The US has more chess grandmasters than Russia for the first time, as a growing number of top Russian players are opting against representing their country following Vladimir Putin’s decision to invade Ukraine.
The International Chess Federation (FIDE), the governing body of chess, released its July rankings for the world’s top 100 players. It includes 13 US grandmasters, and 12 from Russia, placing the United States on top for the first time.
US grandmasters Fabiano Caruana, 29, Levon Aronian, 39, and Wesley So, 28, are all in FIDE’s top 10 players in the world this month, coming fourth, fifth and sixth, respectively, while 31-year-old Ian Nepomniachtchi is the only Russian grandmaster in the body’s global top 10 ranking, placing seventh.
Meanwhile, leading Russian chess players, including 32-year-old Dmitry Andreikin, 35-year-old Nikita Vitiugov, 25-year-old Kirill Alekseenko, 28-year-old Alexandr Predke, 27-year-old Vladimir Fedoseev, 20- year-old Andrey Esipenko, 22-year-old Alexey Sarana, 34-year-old Anton Demchenko, and 41-year-old Vladimir Malakhov, have switched to compete under the flag of the game’s international body.
In total, Russia still has the most grandmasters—246, compared to 101 from the US
Emil Sutovsky, an Israeli grandmaster and FIDE’s director general, told The Telegraph that anger over Putin’s war against Ukraine has prompted many top Russian players to leave the Russian Chess Federation, and make the switch to FIDE’s flag.
“Russia had 22 grandmasters in the top 100 five years ago,” Sutovsky said. “It’s only 12 today. This is not because the older generation led by Kramnik has dropped out of the list, it’s because after the war began, many leading Russian chess players considered it right to switch to play under the neutral flag of FIDE.
“In the top 100, there are nine chess players with neutral status. However, the problem is not only in the brain drain – there are almost no candidates for getting into the top 100 among young Russians.”

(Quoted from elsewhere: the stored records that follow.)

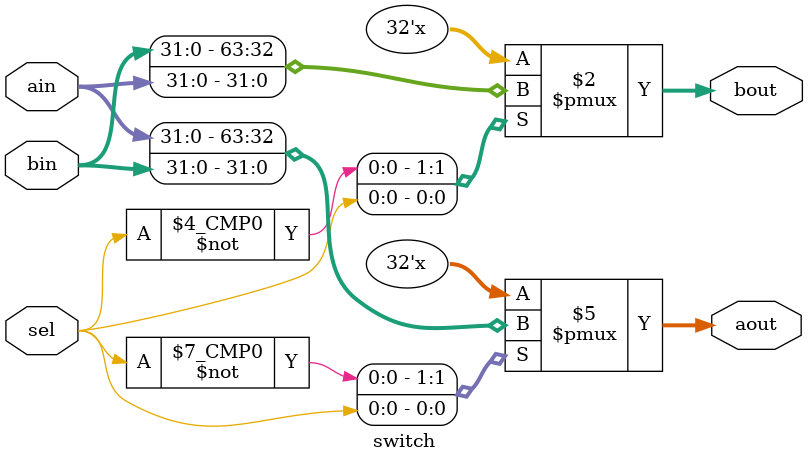
<source format=v>
module switch
    #(parameter P_WIDTH=32) (
        input   [P_WIDTH-1:0] ain, bin,
        output reg  [P_WIDTH-1:0] aout, bout,
        input sel);

    always @(sel, ain, bin) begin
        case(sel)
            1'b0: begin
                aout = ain;
                bout = bin;
            end

            1'b1: begin
                aout = bin;
                bout = ain;
            end

            default: begin
                aout = {P_WIDTH{1'bx}};
                bout = {P_WIDTH{1'bx}};
            end
        endcase
    end
endmodule

</source>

Russia’s top player, Nepomniachtchi, is still playing under the Russian Chess Federation despite penning an open letter signed by 44 top Russian chess players to the Russian president in April criticizing the war, which Putin launched on February 24.
“We are against any military action on the territory of Ukraine and call for an immediate ceasefire and a peaceful decision to the conflict through the path of dialogue and diplomatic negotiations. For us, it is unbearably painful to see the catastrophe that is happening these days with our people,” the letter read.
“During these tragic days we are thinking of all the people caught in the midst of this frightful conflict. We share the pain of our Ukrainian colleagues and call for peace.”
Last month, Putin granted Russian chess grandmaster Sergey Karjakin, 32, a state award after he was suspended by FIDE for six months for publicly supporting the ongoing war.